## Task brief
Can you quote the records word for word, starting with the very first line and going on through the line that contains "resources, you are going to LOVE this", with both of those lines included?

Information shown: Begin

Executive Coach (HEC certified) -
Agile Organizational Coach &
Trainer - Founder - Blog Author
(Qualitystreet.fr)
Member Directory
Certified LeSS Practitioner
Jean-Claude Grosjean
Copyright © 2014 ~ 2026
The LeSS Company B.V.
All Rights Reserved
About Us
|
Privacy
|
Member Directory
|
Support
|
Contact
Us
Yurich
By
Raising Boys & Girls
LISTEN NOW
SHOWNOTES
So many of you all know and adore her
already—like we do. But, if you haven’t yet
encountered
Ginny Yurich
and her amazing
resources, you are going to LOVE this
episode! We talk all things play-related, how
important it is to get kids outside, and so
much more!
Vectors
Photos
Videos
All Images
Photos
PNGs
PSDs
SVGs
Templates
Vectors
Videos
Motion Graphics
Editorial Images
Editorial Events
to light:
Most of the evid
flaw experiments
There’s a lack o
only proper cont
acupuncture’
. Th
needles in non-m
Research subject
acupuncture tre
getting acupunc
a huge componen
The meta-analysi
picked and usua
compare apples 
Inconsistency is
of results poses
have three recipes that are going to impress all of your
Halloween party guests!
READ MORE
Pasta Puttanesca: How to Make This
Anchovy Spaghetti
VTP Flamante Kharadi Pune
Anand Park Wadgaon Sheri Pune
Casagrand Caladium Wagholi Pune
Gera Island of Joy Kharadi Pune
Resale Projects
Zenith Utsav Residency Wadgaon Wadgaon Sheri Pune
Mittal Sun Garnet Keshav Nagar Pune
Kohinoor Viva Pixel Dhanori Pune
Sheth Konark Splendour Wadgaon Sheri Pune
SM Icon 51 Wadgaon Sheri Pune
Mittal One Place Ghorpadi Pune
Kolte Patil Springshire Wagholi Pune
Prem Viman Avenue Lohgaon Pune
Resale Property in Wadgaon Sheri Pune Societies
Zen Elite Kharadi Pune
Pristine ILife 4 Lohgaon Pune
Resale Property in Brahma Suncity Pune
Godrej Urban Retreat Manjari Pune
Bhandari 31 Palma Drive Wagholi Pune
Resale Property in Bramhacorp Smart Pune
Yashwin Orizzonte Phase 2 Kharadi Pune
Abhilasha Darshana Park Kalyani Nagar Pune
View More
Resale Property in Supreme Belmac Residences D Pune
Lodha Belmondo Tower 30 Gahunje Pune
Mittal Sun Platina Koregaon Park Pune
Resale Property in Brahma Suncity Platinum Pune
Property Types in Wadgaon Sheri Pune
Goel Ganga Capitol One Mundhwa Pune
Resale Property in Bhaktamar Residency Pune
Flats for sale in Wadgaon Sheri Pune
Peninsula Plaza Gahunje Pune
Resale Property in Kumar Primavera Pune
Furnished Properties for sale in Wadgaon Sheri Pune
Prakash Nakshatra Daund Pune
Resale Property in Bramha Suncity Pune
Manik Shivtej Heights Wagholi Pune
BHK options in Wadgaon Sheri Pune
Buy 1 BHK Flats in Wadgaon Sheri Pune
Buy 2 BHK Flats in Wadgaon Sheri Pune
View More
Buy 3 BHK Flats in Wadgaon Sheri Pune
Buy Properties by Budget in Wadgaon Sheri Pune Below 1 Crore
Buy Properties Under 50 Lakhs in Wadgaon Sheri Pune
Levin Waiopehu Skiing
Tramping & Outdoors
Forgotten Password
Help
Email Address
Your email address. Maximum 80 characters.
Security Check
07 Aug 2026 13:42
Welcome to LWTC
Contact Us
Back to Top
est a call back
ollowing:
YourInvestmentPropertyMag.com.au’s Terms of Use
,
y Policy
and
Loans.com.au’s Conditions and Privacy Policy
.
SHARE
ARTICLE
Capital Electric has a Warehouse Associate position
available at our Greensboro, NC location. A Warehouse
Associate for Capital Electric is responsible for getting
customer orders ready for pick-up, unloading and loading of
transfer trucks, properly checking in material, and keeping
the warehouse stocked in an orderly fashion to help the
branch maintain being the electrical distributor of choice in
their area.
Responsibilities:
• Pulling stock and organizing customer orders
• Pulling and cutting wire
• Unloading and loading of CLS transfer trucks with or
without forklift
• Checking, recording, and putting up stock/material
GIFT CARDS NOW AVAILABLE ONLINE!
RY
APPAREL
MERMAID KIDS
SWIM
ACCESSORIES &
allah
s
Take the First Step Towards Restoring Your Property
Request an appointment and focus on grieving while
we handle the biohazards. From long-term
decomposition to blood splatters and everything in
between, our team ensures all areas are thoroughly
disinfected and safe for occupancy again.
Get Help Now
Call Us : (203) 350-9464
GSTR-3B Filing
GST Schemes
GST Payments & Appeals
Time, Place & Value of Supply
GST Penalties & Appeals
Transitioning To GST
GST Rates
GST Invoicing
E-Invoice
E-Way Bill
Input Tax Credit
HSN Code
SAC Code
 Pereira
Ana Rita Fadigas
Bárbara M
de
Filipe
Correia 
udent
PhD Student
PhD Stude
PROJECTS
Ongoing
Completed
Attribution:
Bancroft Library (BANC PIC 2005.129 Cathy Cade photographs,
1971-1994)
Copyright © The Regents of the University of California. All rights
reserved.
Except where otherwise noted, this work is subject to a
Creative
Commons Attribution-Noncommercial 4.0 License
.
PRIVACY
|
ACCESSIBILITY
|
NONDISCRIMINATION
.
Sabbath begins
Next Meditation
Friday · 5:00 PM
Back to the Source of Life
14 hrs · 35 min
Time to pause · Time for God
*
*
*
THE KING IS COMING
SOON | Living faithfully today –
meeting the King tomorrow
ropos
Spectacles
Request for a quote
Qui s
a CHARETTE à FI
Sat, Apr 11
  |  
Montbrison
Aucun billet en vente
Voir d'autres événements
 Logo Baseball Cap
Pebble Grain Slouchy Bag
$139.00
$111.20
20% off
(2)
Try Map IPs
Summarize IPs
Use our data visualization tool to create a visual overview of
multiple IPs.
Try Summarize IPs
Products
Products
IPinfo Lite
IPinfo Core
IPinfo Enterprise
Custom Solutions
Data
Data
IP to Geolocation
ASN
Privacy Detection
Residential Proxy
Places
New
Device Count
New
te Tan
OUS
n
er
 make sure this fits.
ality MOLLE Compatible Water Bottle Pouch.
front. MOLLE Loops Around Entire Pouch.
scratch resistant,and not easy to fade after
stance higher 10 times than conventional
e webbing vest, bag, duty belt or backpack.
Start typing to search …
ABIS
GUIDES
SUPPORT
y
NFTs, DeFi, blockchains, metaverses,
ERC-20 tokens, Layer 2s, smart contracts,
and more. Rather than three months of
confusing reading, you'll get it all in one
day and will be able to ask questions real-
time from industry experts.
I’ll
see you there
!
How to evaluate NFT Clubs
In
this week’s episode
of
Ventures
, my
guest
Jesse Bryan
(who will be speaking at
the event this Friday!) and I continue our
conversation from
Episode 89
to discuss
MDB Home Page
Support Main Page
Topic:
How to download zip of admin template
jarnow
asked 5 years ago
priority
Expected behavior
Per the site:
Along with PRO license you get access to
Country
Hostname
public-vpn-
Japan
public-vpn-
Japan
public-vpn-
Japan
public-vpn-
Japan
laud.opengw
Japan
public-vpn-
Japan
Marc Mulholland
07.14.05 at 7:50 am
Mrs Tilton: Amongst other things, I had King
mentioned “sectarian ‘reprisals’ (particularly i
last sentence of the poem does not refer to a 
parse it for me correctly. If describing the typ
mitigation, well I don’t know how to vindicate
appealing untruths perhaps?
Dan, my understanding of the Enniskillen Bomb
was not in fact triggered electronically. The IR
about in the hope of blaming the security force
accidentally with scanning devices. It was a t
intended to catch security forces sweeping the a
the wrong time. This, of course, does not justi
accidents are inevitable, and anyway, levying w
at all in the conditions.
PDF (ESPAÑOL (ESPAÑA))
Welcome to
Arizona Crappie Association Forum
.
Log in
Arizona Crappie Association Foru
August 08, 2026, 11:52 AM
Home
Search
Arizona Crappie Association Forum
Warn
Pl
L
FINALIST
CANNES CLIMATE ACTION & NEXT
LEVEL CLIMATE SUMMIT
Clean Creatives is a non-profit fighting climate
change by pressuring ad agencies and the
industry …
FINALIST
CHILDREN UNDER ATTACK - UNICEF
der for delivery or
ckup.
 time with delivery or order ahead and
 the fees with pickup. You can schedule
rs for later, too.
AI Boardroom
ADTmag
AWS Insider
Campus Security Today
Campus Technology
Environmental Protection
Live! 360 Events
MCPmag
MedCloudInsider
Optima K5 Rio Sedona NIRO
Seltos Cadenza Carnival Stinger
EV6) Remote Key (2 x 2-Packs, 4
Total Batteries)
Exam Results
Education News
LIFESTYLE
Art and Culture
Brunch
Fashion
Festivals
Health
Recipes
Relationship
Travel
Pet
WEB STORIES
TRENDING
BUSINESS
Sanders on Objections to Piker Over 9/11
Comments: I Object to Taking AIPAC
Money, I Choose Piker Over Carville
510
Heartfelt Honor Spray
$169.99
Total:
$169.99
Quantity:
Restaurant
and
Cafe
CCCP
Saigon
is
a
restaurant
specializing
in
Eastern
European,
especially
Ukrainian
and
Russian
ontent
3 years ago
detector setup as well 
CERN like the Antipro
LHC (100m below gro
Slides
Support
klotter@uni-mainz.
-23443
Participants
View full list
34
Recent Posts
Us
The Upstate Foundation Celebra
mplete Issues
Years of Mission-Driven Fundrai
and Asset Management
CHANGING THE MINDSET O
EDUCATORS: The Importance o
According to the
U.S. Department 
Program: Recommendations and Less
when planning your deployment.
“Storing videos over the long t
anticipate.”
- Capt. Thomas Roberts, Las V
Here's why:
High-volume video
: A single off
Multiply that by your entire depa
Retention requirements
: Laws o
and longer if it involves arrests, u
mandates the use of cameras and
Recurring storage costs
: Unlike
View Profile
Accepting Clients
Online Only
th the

Information shown: End

## Result of this exercise
Executive Coach (HEC certified) -
Agile Organizational Coach &
Trainer - Founder - Blog Author
(Qualitystreet.fr)
Member Directory
Certified LeSS Practitioner
Jean-Claude Grosjean
Copyright © 2014 ~ 2026
The LeSS Company B.V.
All Rights Reserved
About Us
|
Privacy
|
Member Directory
|
Support
|
Contact
Us
Yurich
By
Raising Boys & Girls
LISTEN NOW
SHOWNOTES
So many of you all know and adore her
already—like we do. But, if you haven’t yet
encountered
Ginny Yurich
and her amazing
resources, you are going to LOVE this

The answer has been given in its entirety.